Trecho do texto
◇ ◇ ◇

Crítica: Não Abra!”

2023 tem sido um ano bastante peculiar para as produções de terror que chegam aos cinemas, tv e streaming. Grandes apostas para terem êxito são quase imediatamente esquecidas, enquanto títulos com pretensões bem mais modestas surpreendem com lucros substanciais.

Se há muitos “sustos fáceis” (os famosos jump scares), o recurso é considerado um artifício para esconder histórias consideradas rasas. Se, por outro lado, quase não há momentos assim, é porque o roteiro não tem competência para amedrontar o público.

Essas considerações genéricas (e até mesmo injustas) fazem com que algumas obras tenham menos reconhecimento do que deveriam, enquanto outras acabem tomando postos que não lhe cabem. Vencedora do prêmio de público no Festival South by Southwest – SXSW, “Não Abra!” (It Lives Inside) – cujo título original é uma excelente metáfora – parece ser mais uma que pode vir a sofrer com esses argumentos.

◇ ◇ ◇

Requisitos do exercício
De acordo com a crítica de cinema, qual prêmio o filme “Não Abra!” venceu?

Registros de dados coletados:
◇ ◇ ◇

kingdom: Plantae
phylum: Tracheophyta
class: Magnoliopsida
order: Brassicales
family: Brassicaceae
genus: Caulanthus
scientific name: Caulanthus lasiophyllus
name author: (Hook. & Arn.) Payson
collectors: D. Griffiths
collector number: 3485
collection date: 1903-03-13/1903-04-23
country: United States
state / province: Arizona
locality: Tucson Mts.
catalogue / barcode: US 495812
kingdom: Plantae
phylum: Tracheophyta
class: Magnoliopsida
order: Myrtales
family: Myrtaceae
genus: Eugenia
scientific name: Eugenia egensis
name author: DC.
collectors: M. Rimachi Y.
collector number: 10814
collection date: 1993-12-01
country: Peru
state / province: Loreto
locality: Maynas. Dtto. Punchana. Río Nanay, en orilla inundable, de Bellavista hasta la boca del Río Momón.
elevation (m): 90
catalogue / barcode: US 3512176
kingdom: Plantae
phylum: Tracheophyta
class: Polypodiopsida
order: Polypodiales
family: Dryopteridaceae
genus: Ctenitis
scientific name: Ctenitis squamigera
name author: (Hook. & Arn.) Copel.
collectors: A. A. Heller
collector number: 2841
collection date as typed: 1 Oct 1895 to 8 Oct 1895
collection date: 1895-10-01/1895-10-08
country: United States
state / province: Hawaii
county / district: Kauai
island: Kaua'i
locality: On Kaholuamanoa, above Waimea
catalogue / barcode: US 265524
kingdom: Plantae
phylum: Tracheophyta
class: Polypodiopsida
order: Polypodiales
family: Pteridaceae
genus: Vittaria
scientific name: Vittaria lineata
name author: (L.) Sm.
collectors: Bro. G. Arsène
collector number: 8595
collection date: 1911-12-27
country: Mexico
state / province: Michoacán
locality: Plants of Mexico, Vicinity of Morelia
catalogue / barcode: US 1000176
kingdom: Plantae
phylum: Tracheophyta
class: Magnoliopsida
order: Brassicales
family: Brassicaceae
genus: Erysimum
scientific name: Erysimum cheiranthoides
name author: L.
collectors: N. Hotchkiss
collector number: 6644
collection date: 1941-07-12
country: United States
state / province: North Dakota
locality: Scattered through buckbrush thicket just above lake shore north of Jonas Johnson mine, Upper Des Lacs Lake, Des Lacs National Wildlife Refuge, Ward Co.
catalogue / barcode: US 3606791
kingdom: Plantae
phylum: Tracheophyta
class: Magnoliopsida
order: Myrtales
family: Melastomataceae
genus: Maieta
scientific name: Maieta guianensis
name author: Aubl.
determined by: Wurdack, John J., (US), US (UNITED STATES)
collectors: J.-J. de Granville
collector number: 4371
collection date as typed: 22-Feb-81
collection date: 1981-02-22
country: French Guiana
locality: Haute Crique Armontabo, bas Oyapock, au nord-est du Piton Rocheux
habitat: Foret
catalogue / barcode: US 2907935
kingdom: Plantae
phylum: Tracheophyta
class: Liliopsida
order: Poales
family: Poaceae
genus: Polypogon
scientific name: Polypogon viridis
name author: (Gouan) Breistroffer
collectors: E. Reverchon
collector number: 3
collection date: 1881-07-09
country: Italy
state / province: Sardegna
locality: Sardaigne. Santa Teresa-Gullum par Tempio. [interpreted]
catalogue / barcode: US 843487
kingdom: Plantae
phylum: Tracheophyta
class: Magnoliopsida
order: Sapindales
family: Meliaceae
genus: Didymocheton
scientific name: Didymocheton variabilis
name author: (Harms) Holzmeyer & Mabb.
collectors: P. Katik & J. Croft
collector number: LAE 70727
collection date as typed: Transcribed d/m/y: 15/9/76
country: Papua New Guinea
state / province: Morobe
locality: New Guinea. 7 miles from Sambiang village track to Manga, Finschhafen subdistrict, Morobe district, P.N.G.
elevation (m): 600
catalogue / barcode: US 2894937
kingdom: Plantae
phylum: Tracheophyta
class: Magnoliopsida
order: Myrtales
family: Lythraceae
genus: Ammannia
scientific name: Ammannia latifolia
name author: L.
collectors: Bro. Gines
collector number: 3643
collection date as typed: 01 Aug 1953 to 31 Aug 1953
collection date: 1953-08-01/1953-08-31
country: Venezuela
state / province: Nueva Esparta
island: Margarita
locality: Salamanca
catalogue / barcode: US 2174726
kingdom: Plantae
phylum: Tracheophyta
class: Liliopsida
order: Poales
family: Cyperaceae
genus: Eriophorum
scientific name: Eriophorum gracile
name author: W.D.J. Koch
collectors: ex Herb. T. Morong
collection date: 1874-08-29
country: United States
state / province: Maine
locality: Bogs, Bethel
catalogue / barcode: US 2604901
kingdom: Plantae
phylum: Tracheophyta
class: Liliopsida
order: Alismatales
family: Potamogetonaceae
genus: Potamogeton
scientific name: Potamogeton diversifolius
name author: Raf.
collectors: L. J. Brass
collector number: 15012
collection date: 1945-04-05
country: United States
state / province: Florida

◇ ◇ ◇

Tarefa concluída
O prêmio de público no Festival South by Southwest (SXSW).